### Text shown
★ ★ ★ ★ ★
Overview - Apache Celeborn™

Overview - Apache Celeborn™
Skip to content
Monitoring
There are two ways to monitor Celeborn cluster: Prometheus metrics and REST API.
Metrics
Celeborn has a configurable metrics system based on the
Dropwizard Metrics Library
This allows users to report Celeborn metrics to a variety of sinks including HTTP, JMX, CSV
files and prometheus servlet. The metrics are generated by sources embedded in the Celeborn code base.
They provide instrumentation for specific activities and Celeborn components.
The metrics system is configured via a configuration file that Celeborn expects to be present
at
$CELEBORN_HOME/conf/metrics.properties
. A custom file location can be specified via the
celeborn.metrics.conf
configuration property
Instead of using the configuration file, a set of configuration parameters with prefix
celeborn.metrics.conf.
can be used.
Celeborn's metrics are divided into two
instances
corresponding to Celeborn components. The following instances are currently supported:
master
: The Celeborn cluster master process.
worker
: The Celeborn cluster worker process.
Each instance can report to zero or more
sinks
. Sinks are contained in the
org.apache.celeborn.common.metrics.sink
package:
CsvSink
: Exports metrics data to CSV files at regular intervals.
PrometheusServlet
: Adds a servlet within the existing Celeborn REST API to serve metrics data in Prometheus format.
JsonServlet
: Adds a servlet within the existing Celeborn REST API to serve metrics data in JSON format.
GraphiteSink
: Sends metrics to a Graphite node.
LoggerSink
: Scrape metrics periodically and output them to the logger files if you have enabled
celeborn.metrics.loggerSink.output.enabled
. This is used as safety valve to make sure the
metrics data won't exist in the memory for a long time. If you don't have a metrics collector to
collect metrics from celeborn periodically, it's important to enable this sink.
The syntax of the metrics configuration file and the parameters available for each sink are defined
in an example configuration file,
$CELEBORN_HOME/conf/metrics.properties.template
When using Celeborn configuration parameters instead of the metrics configuration file, the relevant
parameter names are composed by the prefix
celeborn.metrics.conf.
★ ★ ★ ★ ★
### Supplied entries
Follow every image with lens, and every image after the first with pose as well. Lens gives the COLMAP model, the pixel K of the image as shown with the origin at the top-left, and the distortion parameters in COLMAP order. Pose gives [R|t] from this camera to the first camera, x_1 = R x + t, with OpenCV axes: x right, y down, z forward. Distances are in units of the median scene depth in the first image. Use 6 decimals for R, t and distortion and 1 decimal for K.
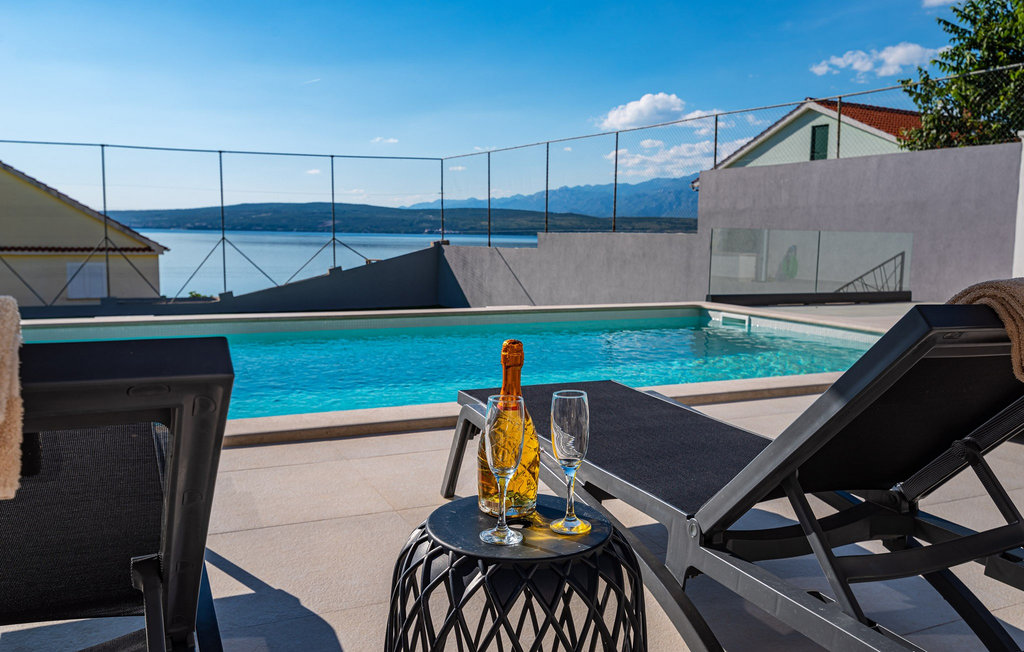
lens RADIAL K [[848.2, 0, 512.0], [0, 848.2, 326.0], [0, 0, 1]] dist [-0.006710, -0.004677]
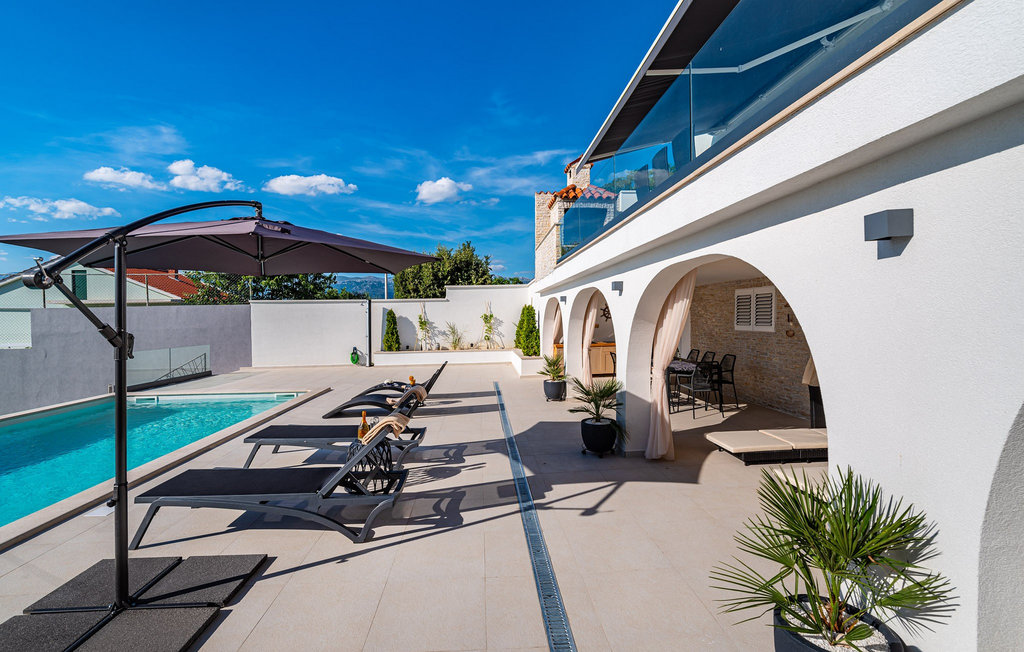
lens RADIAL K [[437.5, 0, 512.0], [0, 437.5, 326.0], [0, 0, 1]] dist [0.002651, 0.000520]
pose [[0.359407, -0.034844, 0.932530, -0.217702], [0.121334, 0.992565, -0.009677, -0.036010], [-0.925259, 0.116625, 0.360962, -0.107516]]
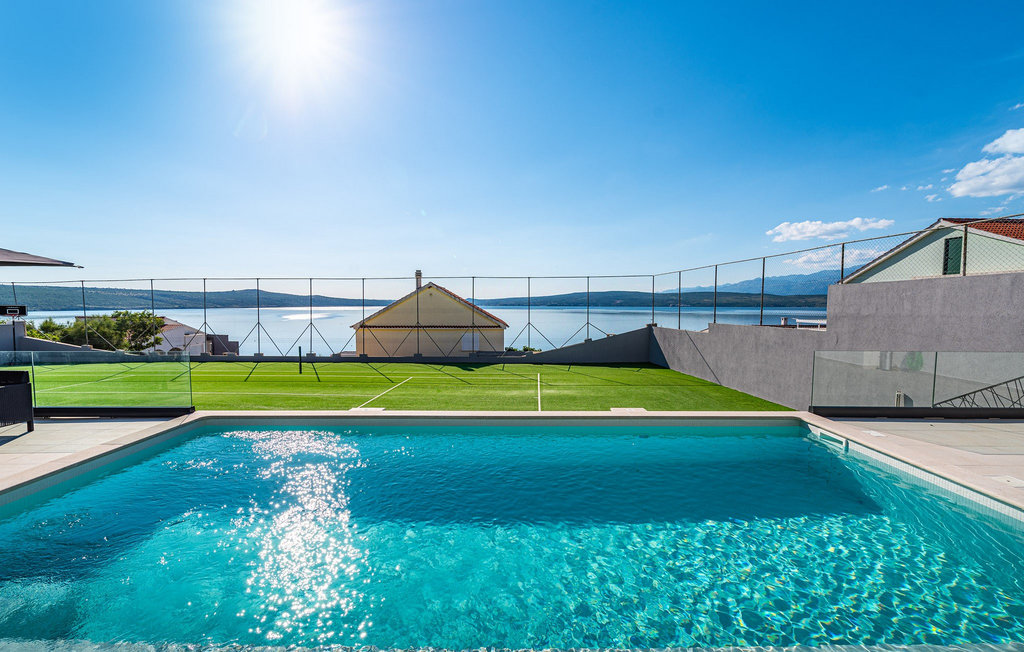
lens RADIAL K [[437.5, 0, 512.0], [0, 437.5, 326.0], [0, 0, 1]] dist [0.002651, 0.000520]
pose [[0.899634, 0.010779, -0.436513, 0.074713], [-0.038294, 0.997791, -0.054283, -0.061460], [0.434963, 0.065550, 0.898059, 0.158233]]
★ ★ ★ ★ ★
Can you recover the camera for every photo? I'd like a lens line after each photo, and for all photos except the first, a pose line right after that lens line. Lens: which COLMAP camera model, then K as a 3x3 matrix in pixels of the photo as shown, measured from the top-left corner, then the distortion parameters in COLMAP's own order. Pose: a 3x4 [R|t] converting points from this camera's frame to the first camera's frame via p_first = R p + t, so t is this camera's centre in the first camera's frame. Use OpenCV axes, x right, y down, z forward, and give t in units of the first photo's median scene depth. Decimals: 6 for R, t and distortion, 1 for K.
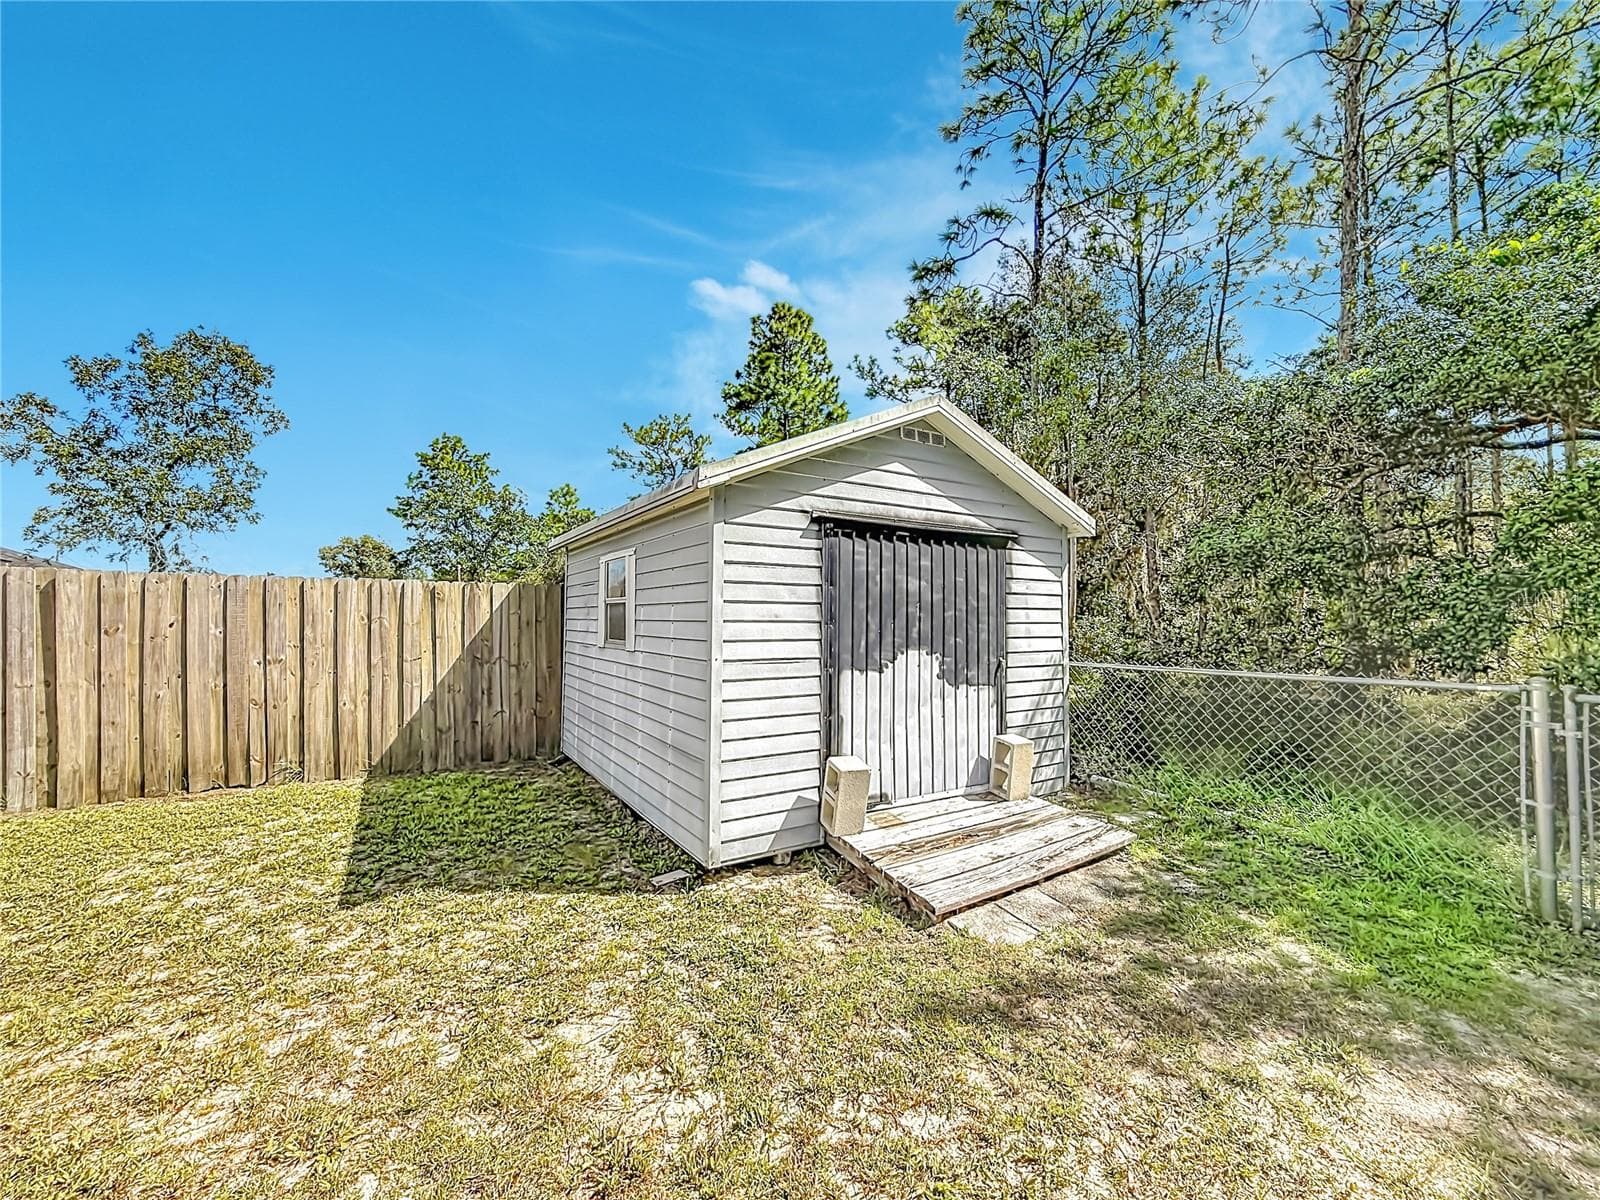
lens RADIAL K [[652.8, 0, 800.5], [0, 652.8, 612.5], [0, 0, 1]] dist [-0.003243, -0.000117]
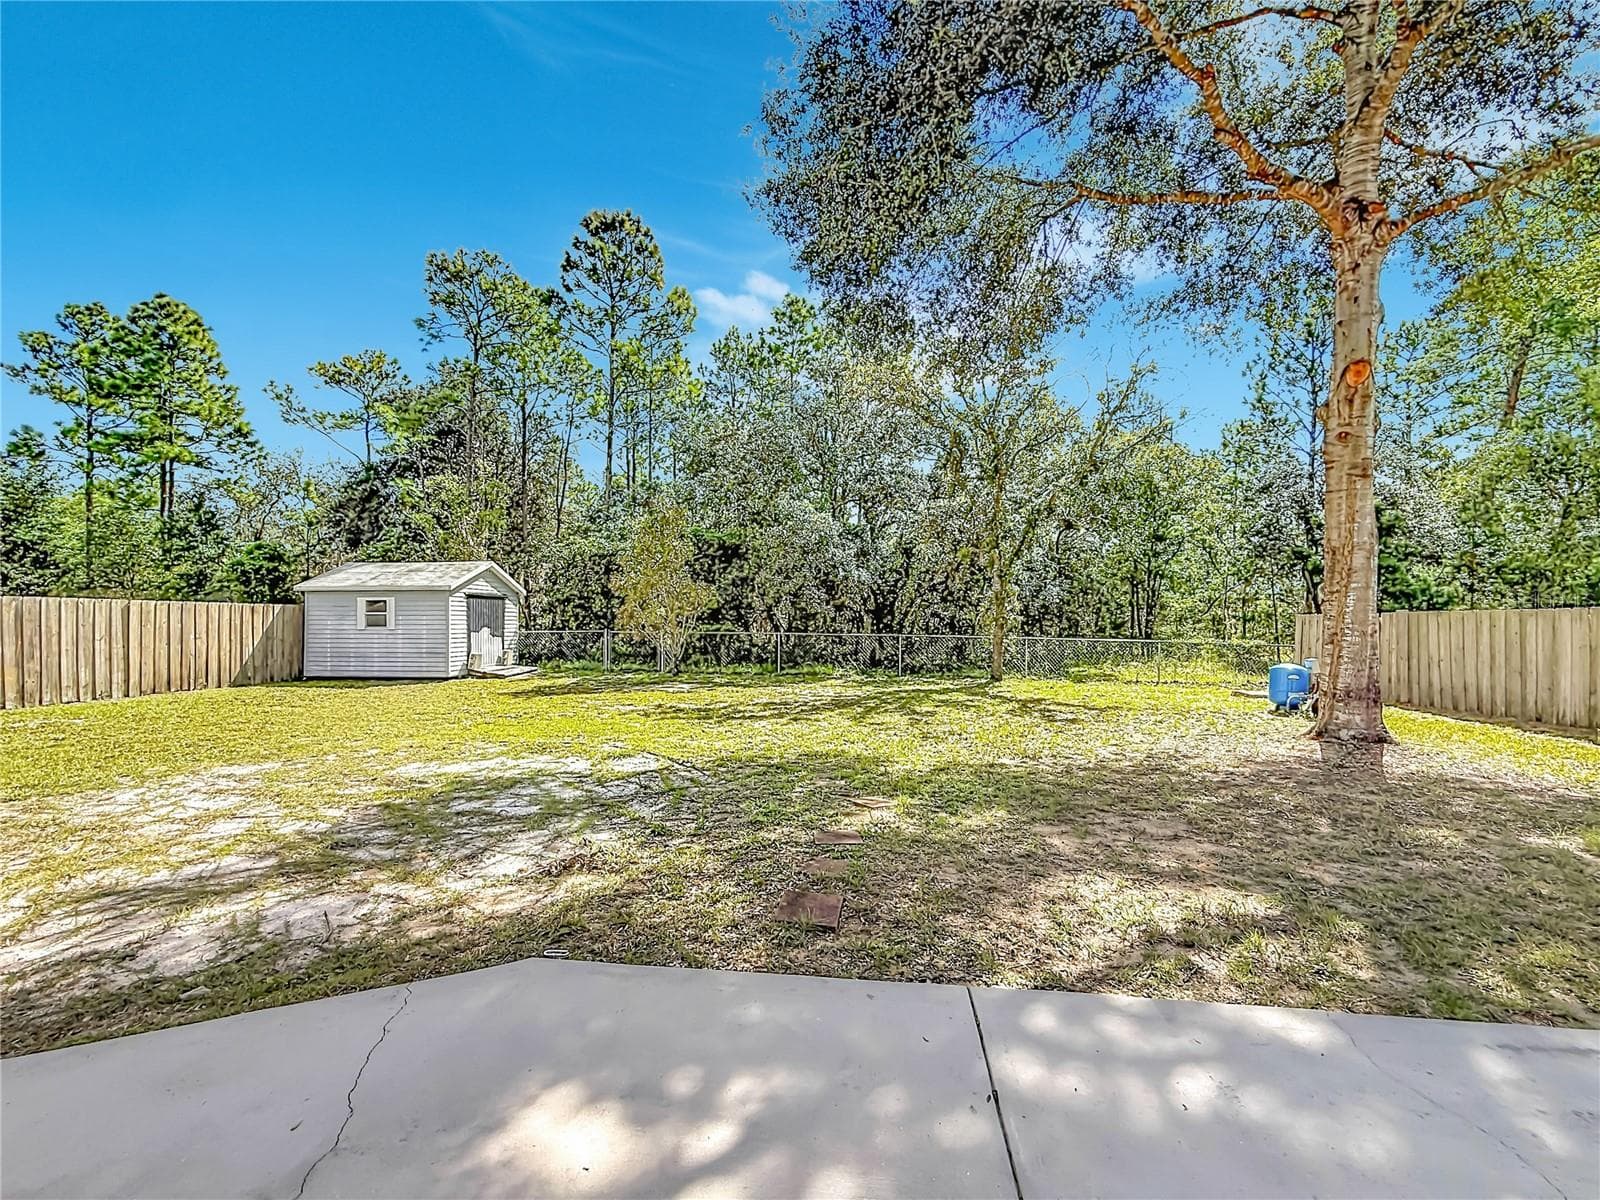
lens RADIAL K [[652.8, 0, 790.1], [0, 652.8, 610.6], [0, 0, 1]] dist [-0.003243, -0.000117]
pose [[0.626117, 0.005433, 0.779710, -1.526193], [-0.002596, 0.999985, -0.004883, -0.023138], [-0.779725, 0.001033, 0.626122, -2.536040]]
★ ★ ★ ★ ★
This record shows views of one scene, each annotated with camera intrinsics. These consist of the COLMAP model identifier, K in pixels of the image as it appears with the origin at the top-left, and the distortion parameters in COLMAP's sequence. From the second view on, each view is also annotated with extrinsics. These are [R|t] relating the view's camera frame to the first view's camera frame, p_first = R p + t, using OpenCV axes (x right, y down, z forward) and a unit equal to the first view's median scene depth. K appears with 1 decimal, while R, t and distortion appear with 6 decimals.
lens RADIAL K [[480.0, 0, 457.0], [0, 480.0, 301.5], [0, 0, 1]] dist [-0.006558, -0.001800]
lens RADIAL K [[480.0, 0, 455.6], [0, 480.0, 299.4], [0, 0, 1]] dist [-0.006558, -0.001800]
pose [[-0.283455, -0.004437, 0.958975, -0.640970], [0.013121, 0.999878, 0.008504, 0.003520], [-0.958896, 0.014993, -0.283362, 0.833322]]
★ ★ ★ ★ ★
### Task 1
Rewrite the part of the Celeborn monitoring text that opens with the words containing "The metrics system" and closes with "cluster master process.", substituting "config file" for "configuration file".
### Task 2
According to the Celeborn monitoring text, what library is Celeborn's configurable metrics system based on?

### Response area 1
The metrics system is configured via a config file that Celeborn expects to be present
at
$CELEBORN_HOME/conf/metrics.properties
. A custom file location can be specified via the
celeborn.metrics.conf
configuration property
Instead of using the config file, a set of configuration parameters with prefix
celeborn.metrics.conf.
can be used.
Celeborn's metrics are divided into two
instances
corresponding to Celeborn components. The following instances are currently supported:
master
: The Celeborn cluster master process.

### Response area 2
The Dropwizard Metrics Library.